Vira Avesso, Teatro Dulcina

Adivinha O Que É, Canecão

Crítica publicada no Jornal do Brasil
Por Flora Sussekind – Rio de Janeiro – 04.09.1981

Barra

Virando ao Avesso o Feriado Infantil

Neste final de semana prolongado, quem sabe não teria lá sua graça levar as crianças à parada de Sete de Setembro? Como complemento para a ocasião o ideal talvez seja uma ida ao Canecão para assistir ao show infantil do MPB-4, sobretudo à pequena parada que desfila em cena com todos de pijama e instrumentos de lata na mão. Principalmente no feriado, quando haverá uma sessão extra às 16h de Adivinhe O Que É.

Ainda na linha dos shows outra boa opção é o novo espetáculo do Bloco da Palhoça, Canto de Trabalho, no Teatro Villa-Lobos.
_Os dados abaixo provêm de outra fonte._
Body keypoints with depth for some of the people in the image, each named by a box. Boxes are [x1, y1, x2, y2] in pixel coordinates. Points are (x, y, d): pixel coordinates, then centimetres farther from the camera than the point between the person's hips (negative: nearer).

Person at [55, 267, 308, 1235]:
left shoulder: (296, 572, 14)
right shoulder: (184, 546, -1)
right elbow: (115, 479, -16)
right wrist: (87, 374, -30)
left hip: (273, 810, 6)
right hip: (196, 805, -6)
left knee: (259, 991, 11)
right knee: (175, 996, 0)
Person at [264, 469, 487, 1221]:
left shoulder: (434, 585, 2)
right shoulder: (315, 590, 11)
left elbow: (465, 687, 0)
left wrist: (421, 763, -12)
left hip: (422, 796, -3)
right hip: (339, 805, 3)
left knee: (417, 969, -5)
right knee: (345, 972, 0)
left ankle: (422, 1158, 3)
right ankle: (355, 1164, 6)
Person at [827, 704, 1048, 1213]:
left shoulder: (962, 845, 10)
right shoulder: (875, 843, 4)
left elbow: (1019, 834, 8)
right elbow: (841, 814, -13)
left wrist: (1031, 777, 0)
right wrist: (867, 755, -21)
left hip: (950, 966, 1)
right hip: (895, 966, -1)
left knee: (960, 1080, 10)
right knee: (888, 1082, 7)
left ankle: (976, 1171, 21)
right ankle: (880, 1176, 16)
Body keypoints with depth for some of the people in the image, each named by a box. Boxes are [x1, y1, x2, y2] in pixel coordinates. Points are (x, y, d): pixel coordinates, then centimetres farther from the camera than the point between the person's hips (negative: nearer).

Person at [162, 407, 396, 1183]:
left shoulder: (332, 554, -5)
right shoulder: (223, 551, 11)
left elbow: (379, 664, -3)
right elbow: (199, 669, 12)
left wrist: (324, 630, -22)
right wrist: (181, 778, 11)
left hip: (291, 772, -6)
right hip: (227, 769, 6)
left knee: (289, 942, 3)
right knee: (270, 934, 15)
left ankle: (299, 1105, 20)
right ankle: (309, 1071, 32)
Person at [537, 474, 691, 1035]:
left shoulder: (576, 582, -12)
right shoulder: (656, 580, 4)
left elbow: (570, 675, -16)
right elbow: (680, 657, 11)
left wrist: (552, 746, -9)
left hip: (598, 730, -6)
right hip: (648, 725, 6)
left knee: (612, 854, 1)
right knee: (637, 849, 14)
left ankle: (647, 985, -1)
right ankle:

Fora o retorno do grupo à sua própria linguagem, meio abandonada no espetáculo do ano passado, quando uma excessiva teatralização quebrou um pouco com a comunicabilidade característica do Bloco; há especialmente, o interesse em ouvir músicas que lembram os diversos campos de atividade profissional. E não deixa de ter um gosto especial perceber que quando o trabalho que se exerce ainda dá prazer, é possível criar “cantos” que o lembrem, que possam ser coletivamente repetidos quando se trabalha. Como se o ritmo do canto fosse dado pelo do próprio trabalho. E também o contrário, como se, cantando, andasse mais rápido, ficasse mais leve o trabalhador. E um dos principais interesses do espetáculo está justamente na comparação que a plateia infantil não pode deixar de fazer daqueles trabalhos onde se canta com os trabalhadores que está acostumada a ver. Que prazer ainda resta à maior parte dos trabalhadores que se vê no Rio, para que se possa imaginá-los cantando durante a realização de suas tarefas diárias? Não se pode sair do Teatro Villa-Lobos sem uma estranha sensação de desconforto diante do que salta aos olhos: no nosso cotidiano, os cantos que acompanham o trabalho ou se originam de um radinho de pilha, ou dos próprios ruídos da cidade. Quem ainda consegue misturar aqui trabalho e prazer?

Parece que ao habitante de uma cidade grande e industrializada o canto espontâneo durante o trabalho é coisa vedada. Só lhe restam a organização de uma escola de samba ou de uma parada, onde lhe cabe normalmente o papel de espectador: ou, quando muito, nos finais de semana, um baile, e no Carnaval, algum bloco. O nosso cotidiano parece condenado a se desenrolar sem trilha sonora, sem muito prazer. Por isso talvez seja interessante levar as crianças a alguns poucos espaços onde trabalho ainda é sinônimo de prazer. Como o Circo Garcia e a inegável sedução da vida de seus artistas. Como a exposição das carrancas de Guarany no Serviço de Documentação da Marinha. Talhando a madeira ou perambulando como saltimbanco ainda dá, por vezes, para cantar. E, se o que se deseja não é apenas mostrar às crianças que às vezes é possível trabalhar no que se gosta, mas deixar aberta a possibilidade de que venham a virar do avesso uma sociedade onde se ouvem poucos cantos e poucos tambores que sejam apenas de lata, as melhores opções na programação estão em Vira Avesso, com o Grupo Além da Lua; e Brincando com Fogo, com o Grupo Manhas e Manias, no Teatro Ipanema.